My first literary love was Fantasy and Science Fiction, and anyone who knows me might reasonably challenge me on that last part. Certainly, there is real pleasure in injecting a bit of fantasy into one’s everyday life, and the concept of ‘escapism’ has by now graduated from armchair psychology to thoroughgoing literary criticism. For me, though, the magic of an Austenesque book is that it takes what looks very like reality and, from nothing but the ingredients that comprise us and everyone we’ve ever known, makes real life look like something from which you would never want nor need to escape.

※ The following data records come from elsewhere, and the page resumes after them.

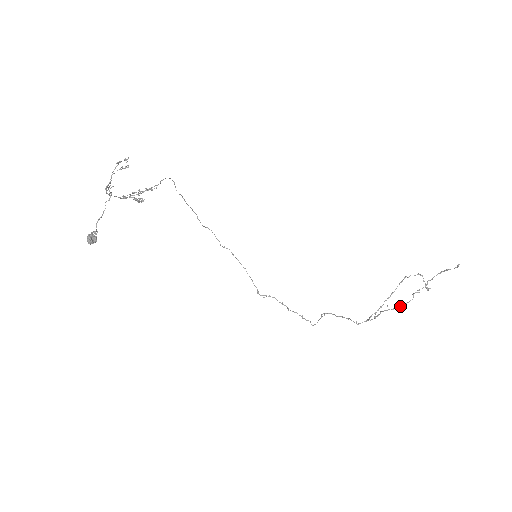
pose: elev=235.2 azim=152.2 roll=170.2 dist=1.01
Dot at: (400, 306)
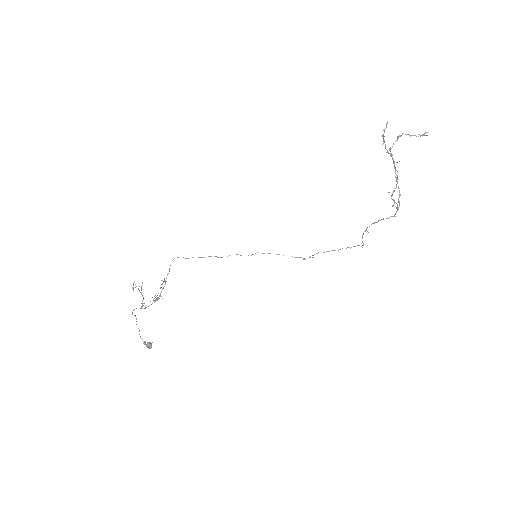
Dot at: occluded
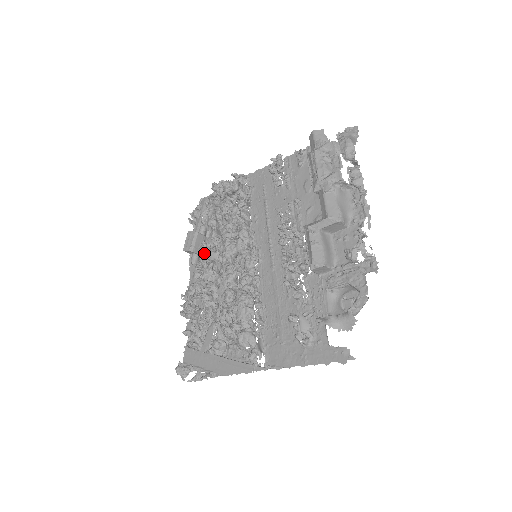
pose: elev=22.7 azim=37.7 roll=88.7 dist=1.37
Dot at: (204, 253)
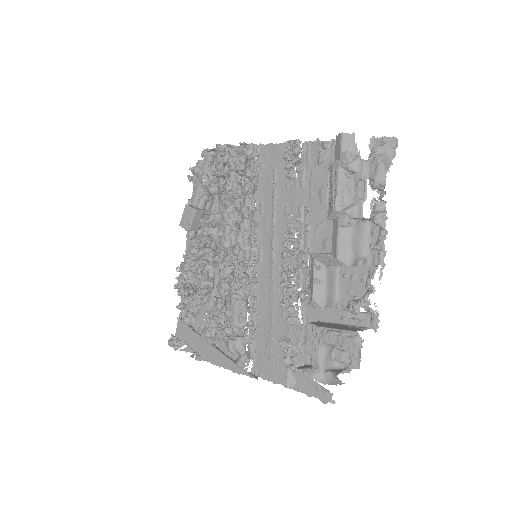
Dot at: occluded
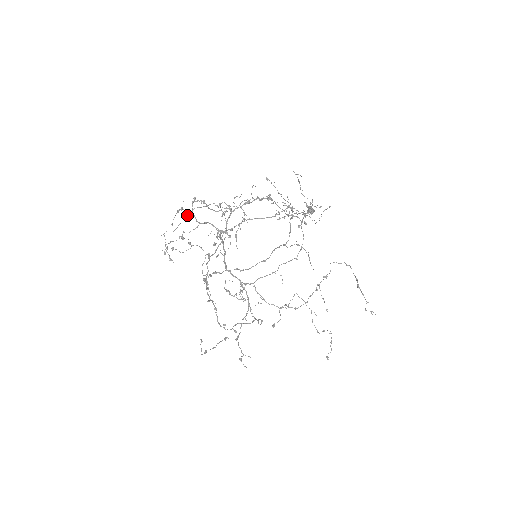
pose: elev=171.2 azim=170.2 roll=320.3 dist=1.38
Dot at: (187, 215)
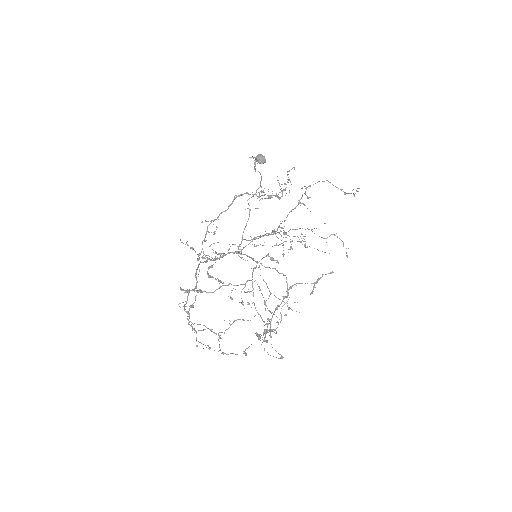
Dot at: (219, 337)
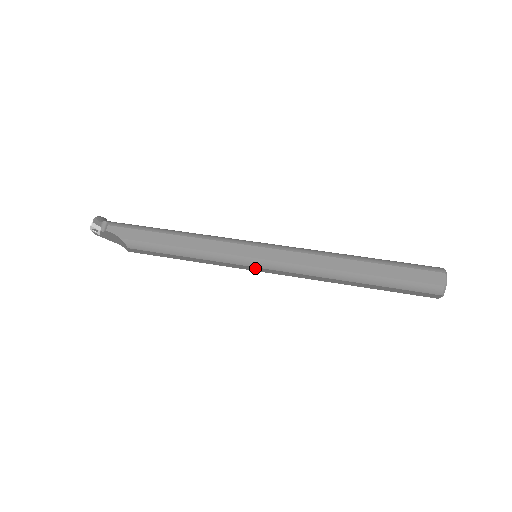
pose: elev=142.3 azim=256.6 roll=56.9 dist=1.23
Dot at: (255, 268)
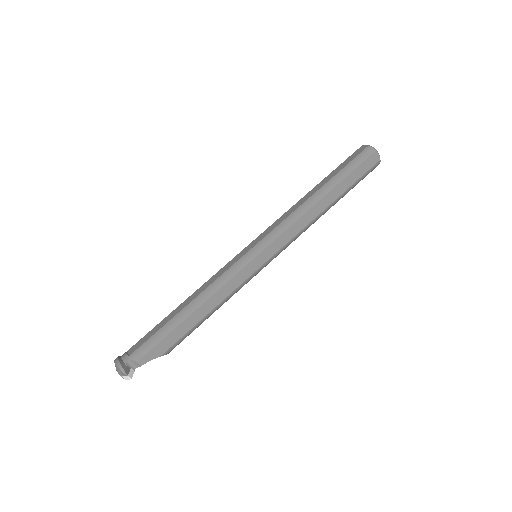
Dot at: occluded
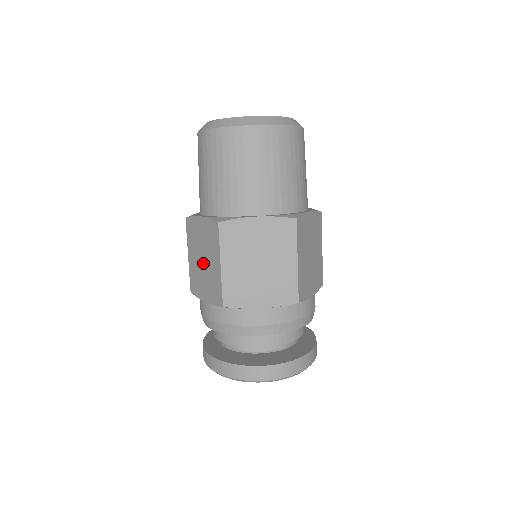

Really, after having spent the last five years bringing these kinds of books to life in both the senses I’ve described—being able to spend long portions of my days doing nothing but receiving, interpreting, and transmitting messages about what it is to be human—I rather feel that the genre has done a great deal to bring me to life in return.

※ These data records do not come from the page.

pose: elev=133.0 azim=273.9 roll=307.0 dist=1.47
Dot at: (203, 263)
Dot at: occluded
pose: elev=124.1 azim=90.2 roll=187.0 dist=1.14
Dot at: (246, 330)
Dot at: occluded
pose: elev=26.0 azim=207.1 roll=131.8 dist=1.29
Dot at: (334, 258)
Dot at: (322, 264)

ABOUT HARRY FROST, narrator
Former boarding school scholarship boy, my voice is 100% genuine British RP. I got my BA in Literature in 2010 from the University of Exeter and, of course, instantly got a job in a cocktail bar. Then, I was a market analyst and took a master’s in economics and international Relations in 2018 before finding narration full-time. My repertoire includes 134 characters and counting, and I speak Italian, French, and a bit of German.
I am the narrator of many Austen variations on Audible, most recently Jann Rowland’s Only Exceedingly Shy, the audio version to release March 26. You can pre-order at Audible.
My wife Jade and I live with our daughter in the English countryside. She’s the center of our world, and I absolutely adore her. She gets a heavily discounted rate on bedtime stories. Connect with Harry via his website.
I’ve been exceedingly derelict in not commenting on this most excellent article before now. Harry, you are one of my select list of narrators/performers of audiobooks who I know will never disappoint me with your performance. Ever since The Darcy Monologues, I’ve thought that your voice was a perfect fit for Austenesque fiction, no matter the setting or time period and I’m really happy to see that it’s now become a full time role for you.
P. S. Sci-fi/fantasy was my also first literary love. More or less since I learnt to read, “speculative fiction” was my favourite genre. It wasn’t until the advanced age of 11(!) that I discovered the works of Jane Austen and much later still (2014)…
Thanks, Harry, for sharing your thoughts on the multiple layers of bringing a book to life! I've enjoyed your narrations very much!